Pour traiter de l'ensemble de ces questions, le Préfet est assisté d'une commission consultative, la commission départementale d'équarrissage.

Cette dernière doit comprendre un conseiller général, un maire, le directeur des services vétérinaires du département, le directeur départemental de l'agriculture, le directeur du service des prix, deux agriculteurs-éleveurs, un représentant du commerce en gros des viandes et un représentant de l'industrie de l'équarrissage.

Chaque équarrisseur est tenu de présenter devant cette commission tous les documents comptables relatifs à l'activité du ou des établissements où sont traités les matières premières collectées à l'intérieur de son périmètre.

* (1) Cette commission est composée de : MM. Jean François-Poncet, président ; Gérard Larcher, Henri Revol, Jean Huchon, Fernand Tardy, Gérard César, Louis Minetti, vice-présidents ; Georges Berchet, William Chervy, Jean-Paul Émin, Louis Moinard, secrétaires ; Louis Althapé, Alphonse Arzel, Mme Janine Bardou, MM. Bernard Barraux, Michel Bécot, Jean Besson, Claude Billard, Marcel Bony, Jean Boyer, Jacques Braconnier, Gérard Braun, Dominique Braye, Michel Charzat, Marcel-Pierre Cléach, Roland Courteau, Désiré Debavelaere, Gérard Delfau, Fernand Demilly, Marcel Deneux, Rodolphe Désiré, Jacques Dominati, Michel Doublet, Mme Josette Durrieu, MM. Bernard Dussaut, Jean-Paul Émorine, Léon Fatous, Hilaire Flandre, Philippe François, Aubert Garcia, François Gerbaud, Charles Ginésy, Jean Grandon, Francis Grignon, Georges Gruillot, Claude Haut, Mme Anne Heinis, MM. Pierre Hérisson, Rémi Herment, Bernard Hugo, Bernard Joly, Edmond Lauret, Jean-François Le Grand, Félix Leyzour, Kléber Malécot, Jacques de Menou, Louis Mercier, Mme Lucette Michaux-Chevry, MM. Jean-Marc Pastor, Jean Pépin, Daniel Percheron, Jean Peyrafitte, Alain Pluchet, Jean Pourchet, Jean Puech, Paul Raoult, Jean-Marie Rausch, Charles Revet, Roger Rigaudière, Roger Rinchet, Jean-Jacques Robert, Jacques Rocca Serra, Josselin de Rohan, René Rouquet, Raymond Soucaret, Michel Souplet, André Vallet, Jean-Pierre Vial.

Voir les numéros :

Assemblée nationale (l0ème législ.) : 3118, 3148 et T.A. 600.

Sénat : 109 (1996-1997).

Agriculture.

* (2) Avis n° 88 (1996-1997) Tome I Agriculture présenté par M. Alain Pluchet, au nom de la commission des Affaires économiques, sur le projet de loi de finances pour 1997.

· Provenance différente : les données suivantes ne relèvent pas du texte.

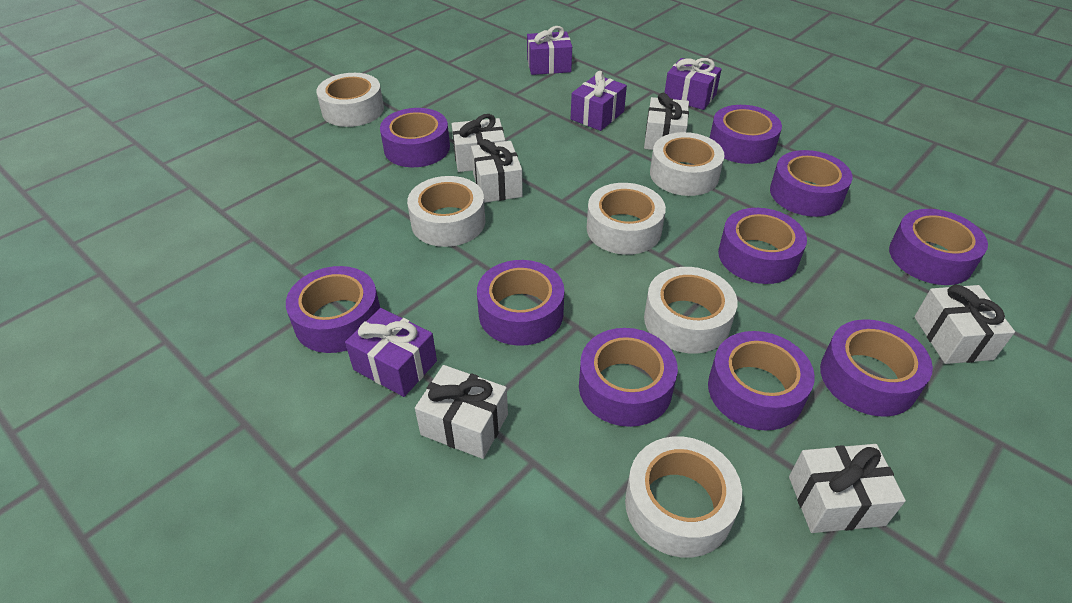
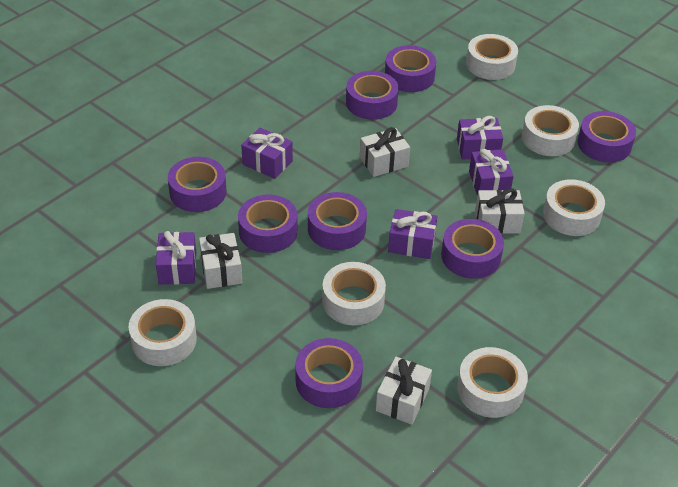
purple gift: 4 -> 5
purple tape: 10 -> 8
white gift: 6 -> 4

* (3) Cf. notamment circulaire du 14 mai 1991 : DGAL/SOP/C 91 n JO n° 8002.

* (4) CE, 6 février 1987, ministre de l'Agriculture c/Soc. Caillaud et SARL Équarrissage Dekeyser- Dezandre.

* (5) CE 26 mai 1995, ministre de l'Agriculture et de la Pêche c/Soc. industrielle de matières organiques de Franche-Comté.

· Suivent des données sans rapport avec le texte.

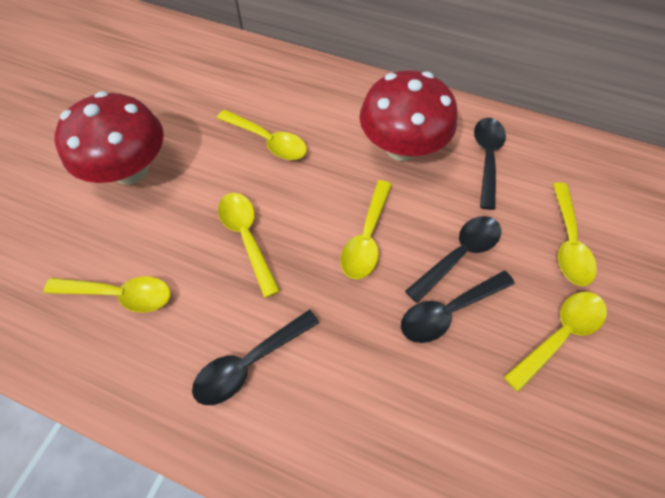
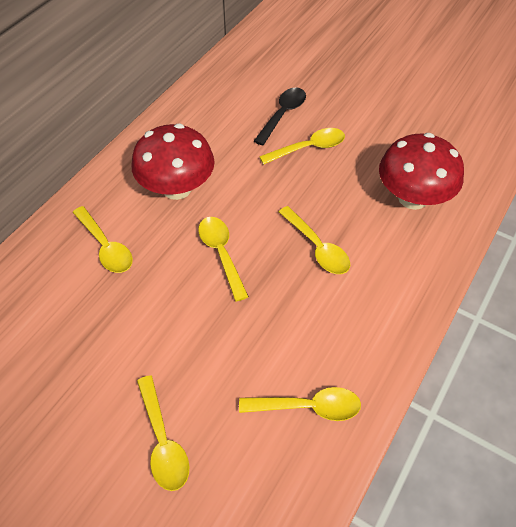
black spoon: 4 -> 1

* (6) Cass. crim. 17 janvier 1995.

* (7) Sauf dans les zones de pâturage estival de montagne et en cas de force majeure ou de nécessité d'ordre sanitaire, constatés par le directeur des services vétérinaires du département : en pareilles hypothèses, il est procédé à la destruction par incinération ou procédé chimique autorisé et à l'enfouissement des cadavres sur place, ou dans un enclos communal, dans des conditions définies à l'article 275 du code rural.

* (8) Article de M. B. Peignot, Revue de droit rural n° 242, avril 1996, p. 158 et suivantes.